Diet impacts on Melipona flavolineata workers (Apidae, Meliponini).
Luciano Costa and Giorgio Cristino Venturieri.
Stingless bees use nectar and pollen as their main food resources, and several alternatives to them have been investigated for beekeeping. This study evaluated nutritional alternatives for the Amazonian stingless bee Melipona flavolineata, looking for a substitute for honey and processed pollen. The following food replacements were compared to honey (H1): inverted sugar syrup with minerals (H2); inverted sugar syrup with amino acids and vitamins in the following concentrations: 0.5 % (H3), 1.0 % (H4) and 10 % (H5).
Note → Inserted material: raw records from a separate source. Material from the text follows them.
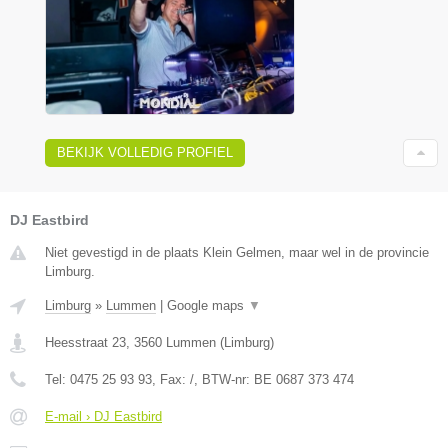
BEKIJK VOLLEDIG PROFIEL
DJ Eastbird
Niet gevestigd in de plaats Klein Gelmen, maar wel in de provincie
Limburg.
Limburg
»
Lummen
|
Google maps
▼
Heesstraat 23
,
3560
Lummen
(
Limburg
)
Tel:
0475 25 93 93
, Fax:
/
, BTW-nr:
BE 0687 373 474
E-mail › DJ Eastbird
To substitute for processed pollen (P1), we tested foods inoculated with M. flavolineata processed pollen, which consisted of commercial pollen of A. mellifera (P2); brewer's yeast (P3); and soybean extract with two different protein concentrations: 12 % (P4) and 18 % (P5). The nutritional value of the diet was assessed on the daily intake, on the size of hypopharyngeal gland acini and on the size of oocytes. Among the alternatives to honey, there were no significant differences between the control and the other treatments. Differences were found only between the sizes of acini of workers that were fed with H2 and H4, whilst treatment H4 was superior. Among the alternatives to processed pollen, consumption of treatment P4 was significantly greater than treatment P3, indicating a greater acceptance of soybean extract compared to yeast. For the other parameters evaluated, treatment P5 was superior to all the others. We concluded that the best alternatives for the nutrition of M. flavolineata are the sugar inverted syrup with minerals, and semi-artificial processed pollen based on soybean extract (P5: 18 % protein). These alternatives are arguably the safest diet supplements amongst those tested since they do not include hive products from other bees.